Etang de la Mine (Talmon-Saint-Hilaire)

Environnement biodiversité
Publiée le 29 Août 2025
Environnement biodiversité
Talmont-Saint-Hilaire

Sur le littoral vendéen, d'importants travaux de renaturation à l'étang de la Mine

À Talmont-Saint-Hilaire, l'écosystème de l’étang de la Mine est restauré grâce à la renaturation menée par le Département de la Vendée depuis 2023.

Etang de la Mine (Talmon-Saint-Hilaire)

Depuis plusieurs années, l'étang de la Mine à Talmont-Saint-Hilaire était confronté à de nombreux problèmes : baisse régulière du niveau d’eau, prolifération de cyanobactéries ou encore forte mortalité piscicole.

Un site préservé par le Conseil départemental

Situé au cœur de l’Espace naturel sensible (ENS) du Bois de Bourgenay, l’étang de la Mine couvre une surface de 0,55 ha. Acquis en 1998 par le Département de la Vendée, cet étang était un plan d’eau artificiel issu du détournement d’un ruisseau. 

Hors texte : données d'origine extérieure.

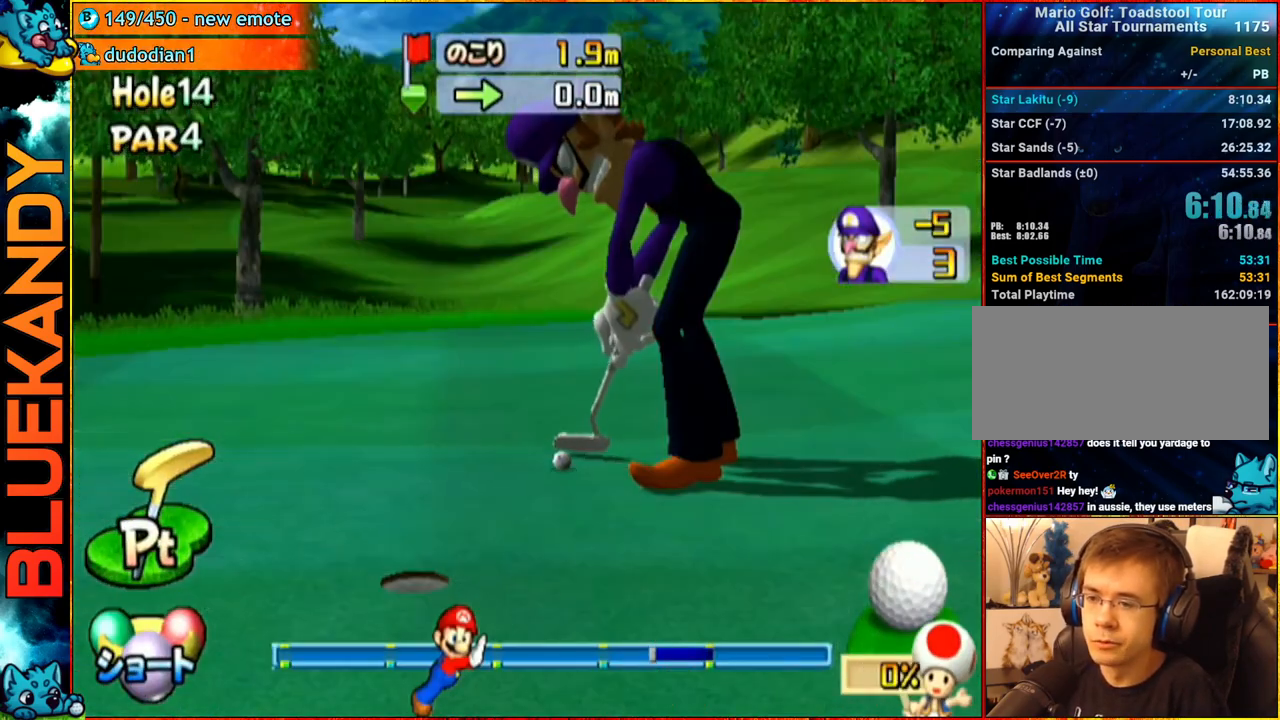
{"buttons": ["A"], "left_stick": "center", "right_stick": "center", "events": []}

Face à ces déséquilibres biologiques, la pêche y a été interdite en 2022. Deux études ont ensuite permis d’inventorier la faune et la flore, de mesurer le débit d’eau et d’évaluer l’état des berges. 

Leurs conclusions ont souligné la nécessité de supprimer l’étang artificiel pour restaurer le ruisseau naturel et la zone humide de la Mine. Grâce à l'engagement du Conseil départemental, c'est chose faite !

D'importants travaux de renaturation

Les travaux menés par le Département de la Vendée ont permis de supprimer l’étang artificiel afin de redonner place à un ruisseau.

Les berges ont été remodelées en pente douce et le lit du cours d’eau retravaillé pour former des méandres. Une mare a également été créée afin de diversifier les milieux humides.

Ce projet a été financé avec le soutien du Fonds vert à hauteur de 38 942.28 € correspondant à 80% du cout total éligible de 48 682.85 €

« Ces travaux étaient essentiels pour améliorer la qualité de l’eau et permettre à la biodiversité de retrouver toute sa place sur le site » — Anne Aubin-Sicard, présidente de la commission Climat, biodiversité et espaces naturels sensibles du Département de la Vendée


La nature reprend sa place

Depuis la vidange de l’étang et la réalisation des travaux, la végétation humide recolonise progressivement le site : roseaux, joncs, carex et saules réapparaissent sur le site, favorisant le retour d’une faune spécifique. 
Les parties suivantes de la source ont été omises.